§ **Exercise set**:
A) In the mailing-list excerpt below, which function does the patch remove the lockdep annotation from?
B) Please translate this sentence from the mailing-list excerpt below into Spanish: "Until then, I see no point bothering people with false alarms."

§ **Passage**:
++++++++++
Sorry, but no, the warning is not correct at all. The code path
deliberately does NOT take the lock and calls a function which is
currently annotated that the lock is _always_ taken. Therefore, the
warning is clearly a false positive and I see no reason in keeping it.

Hopefully this is fixed as John described earlier. Until then, I see no
point bothering people with false alarms.

thanks,
--
js
suse labs


2023-08-14 11:43:03

by Petr Mladek

[permalink] [raw]
Subject: Re: [PATCH] serial: 8250: drop lockdep annotation from serial8250_clear_IER()

On Mon 2023-08-14 10:21:14, John Ogness wrote:
> Hi Jiri,
>
> Thanks for the follow-up. You responded faster than I could correct
> myself.
>
> On 2023-08-14, Jiri Slaby <[email protected]> wrote:
> >>> The port lock is not always held when calling serial8250_clear_IER().
> >>> When an oops is in progress, the lock is tried to be taken and when it
> >>> is not, a warning is issued:
> >>
> >>> The other option would be to make the lockdep test conditional on
> >>> 'oops_in_progress'
>
> Actually I find this suggestion more appropriate. It makes it clear that
> we are willing to take such risks and do not want to see the warnings in
> a panic situation. However, I would end up having to revert that change
> as well, so it really does not matter to me at this point. Either way I
> will be reverting this patch.

A "solution" would be to move debug_locks_off() before bust_spinlocks(1)
++++++++++
§ **Extracted entries**:
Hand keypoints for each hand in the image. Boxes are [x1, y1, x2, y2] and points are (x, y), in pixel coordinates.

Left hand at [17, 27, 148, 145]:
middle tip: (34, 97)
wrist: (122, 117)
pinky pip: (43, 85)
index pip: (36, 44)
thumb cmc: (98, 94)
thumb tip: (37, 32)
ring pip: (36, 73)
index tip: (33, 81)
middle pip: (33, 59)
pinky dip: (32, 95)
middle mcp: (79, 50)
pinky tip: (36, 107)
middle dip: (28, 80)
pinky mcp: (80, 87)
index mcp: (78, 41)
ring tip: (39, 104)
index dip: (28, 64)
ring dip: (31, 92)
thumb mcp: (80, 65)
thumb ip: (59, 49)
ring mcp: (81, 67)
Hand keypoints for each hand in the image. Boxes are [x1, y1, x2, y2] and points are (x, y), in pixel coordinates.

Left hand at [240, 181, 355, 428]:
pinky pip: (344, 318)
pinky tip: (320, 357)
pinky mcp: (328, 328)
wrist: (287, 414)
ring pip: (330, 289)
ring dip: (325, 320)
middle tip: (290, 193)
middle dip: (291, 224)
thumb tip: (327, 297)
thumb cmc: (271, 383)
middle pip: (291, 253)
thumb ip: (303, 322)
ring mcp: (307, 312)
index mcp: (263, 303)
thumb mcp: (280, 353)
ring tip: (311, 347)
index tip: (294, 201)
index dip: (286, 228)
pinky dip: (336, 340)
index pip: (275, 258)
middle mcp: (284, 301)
++++++++++
§ **Answers by item**:
A) serial8250_clear_IER()

B) Hasta entonces, no veo sentido en molestar a la gente con falsas alarmas.